Frequently Asked Questions About Fixed-Price Contracts
What is a fixed-price contract?
Fixed-price contracts (or fixed-price projects) for professional services use a contract structure in which a client is billed a fixed amount of money, no matter how much or how little effort is invested to deliver the project.
What is an example of a fixed-price contract?
A fixed price contract is an example of shifting risk from the buyer to the seller. For example, if the seller can efficiently manage the fixed price project and control costs, the service provider will recognize a significant reward. On the contrary, if the seller exceeds its budget and allocates more resources than intended, there is maximum risk that the project will be delivered at a loss.
When to use a fixed-price contract?
Fixed-price contracts (or fixed-price projects) are generally used for more straightforward projects where the service provider can plan for predicted costs with confidence.
What are the pros of fixed-price contracts?
Pros and advantages of fixed-price contracts for projects include:
• No surprises; guarantees an agreed upon amount of revenue
• Pricing can be based on value versus effort
• Can be easier to sell to clients with less uncertainty on price
• Can return strong margins on financial statements if managed well
• Lower risk of exceeding project budget and possibility for competitive advantage
What are the cons of fixed-price contracts?

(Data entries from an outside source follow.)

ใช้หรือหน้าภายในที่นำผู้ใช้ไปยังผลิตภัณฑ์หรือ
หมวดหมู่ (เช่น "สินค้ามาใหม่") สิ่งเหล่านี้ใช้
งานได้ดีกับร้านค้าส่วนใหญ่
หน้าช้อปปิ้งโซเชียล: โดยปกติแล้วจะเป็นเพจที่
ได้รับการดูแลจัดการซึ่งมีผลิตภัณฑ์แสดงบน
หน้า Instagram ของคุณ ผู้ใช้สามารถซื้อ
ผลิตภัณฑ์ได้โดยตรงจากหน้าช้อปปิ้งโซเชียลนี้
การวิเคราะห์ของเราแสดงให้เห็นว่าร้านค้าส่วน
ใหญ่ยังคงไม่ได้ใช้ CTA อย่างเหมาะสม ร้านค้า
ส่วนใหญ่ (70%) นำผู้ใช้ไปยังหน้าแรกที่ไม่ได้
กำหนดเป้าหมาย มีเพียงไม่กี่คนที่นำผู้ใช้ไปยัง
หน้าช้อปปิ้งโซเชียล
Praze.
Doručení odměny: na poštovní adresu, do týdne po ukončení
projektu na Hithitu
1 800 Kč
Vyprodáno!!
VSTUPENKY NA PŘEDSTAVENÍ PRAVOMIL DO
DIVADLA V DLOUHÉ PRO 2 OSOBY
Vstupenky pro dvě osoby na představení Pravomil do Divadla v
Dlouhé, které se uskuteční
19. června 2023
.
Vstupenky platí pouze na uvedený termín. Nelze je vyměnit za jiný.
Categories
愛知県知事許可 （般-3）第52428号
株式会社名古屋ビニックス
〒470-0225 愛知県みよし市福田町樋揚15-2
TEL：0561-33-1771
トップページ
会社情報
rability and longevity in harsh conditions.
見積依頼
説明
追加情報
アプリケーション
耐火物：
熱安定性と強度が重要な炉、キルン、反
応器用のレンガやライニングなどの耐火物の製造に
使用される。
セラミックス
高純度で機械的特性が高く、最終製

Cons and disadvantages of fixed-price contracts for projects include:
• Heightened risk; essential to closely monitor service delivery to ensure there’s not budget overrun
• Scope arguments can arise if projects go over budget
• Special attention is needed for contingency planning and performance obligations to control costs and protect profit margins
• Revenue forecasting requires robust operational tools
What are three goals needed for revenue recognition visibility for fixed price contracts?
Three goals to achieving revenue recognition visibility for fixed price contracts include:
1. Accuracy
2. Real-time visibility
3. Easy execution
How can you manage fixed price contracts?
Fixed price contracts can be managed by robust operational tools such as professional services automation (PSA) software. PSA software ensures accurate, real-time and dependable visibility into fixed-price projects.